Perché annusare i chicchi di caffè tra un profumo e l’altro: cosa dice la scienza
L’idea di base è che l’aroma intenso e amaro del caffè ripulisca il naso, permettendo di ripartire ad annusare da zero. Ma quanto c’è di vero? Nulla di scientifico anche se sul fronte psicologico ed emotivo pare che il caffè aiuti effettivamente a ripartire.

Foto Getty Images
Una ricerca della psicologa Alexis Grosofsky del Beloit College, pubblicata su PubMed, dimostra, ahimè, come il caffè non abbia alcun potere magico in questo contesto. Nei test condotti, chi annusava chicchi di caffè tra una fragranza e l’altra non distingueva i profumi meglio di chi respirava semplicemente aria neutra. Anzi, il caffè aggiungeva un altro odore forte, rischiando di confondere ancora di più la percezione. Alcuni profumieri sostengono addirittura che possa alterare le note delle fragranze successive. Ma allora perché in profumeria continuano a farcelo annusare?
C’è chi sostiene che l’aroma del caffè stimoli il nervo trigemino, lo stesso coinvolto nelle sensazioni di fresco o piccante.

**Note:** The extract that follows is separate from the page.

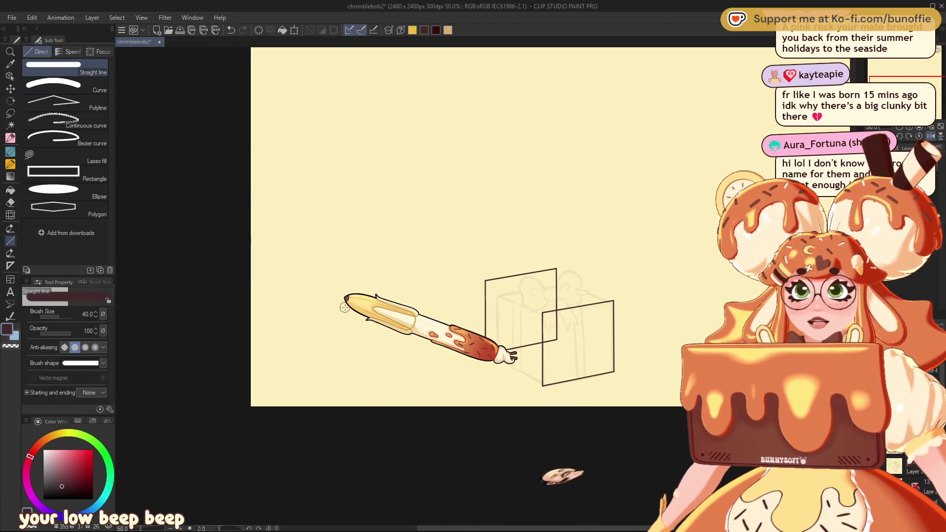
key(bracketleft)
key(bracketleft)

Questo tipo di stimolazione è diversa da quella dei profumi e contribuisce a “risvegliare” il naso, rendendolo più ricettivo quando si torna a testare una nuova fragranza.
La risposta emotiva

Foto: Marek Kupiec/Pexels
La verità è che il caffè, a livello culturale e psicologico, infonde energia, dando la carica per ripartire. Se è vero, infatti, che il naso condiziona il cervello, è altrettanto vero il contrario. Inoltre, il caffè, soprattutto per noi italiani, è da sempre associato all’idea di pausa. Ecco perché i chicchi di caffè in profumeria, più che “ripulire” l’olfatto, aiutano a sentirsi pronti a ripartire.
Gli esperti confermano che, al posto del caffè, basterebbe anche l’aria o l’odore della propria pelle – neutro e personale – per resettare l’olfatto in pochi minuti. Ma diciamoci la verità: la customer experience in profumeria non sarebbe certo la stessa!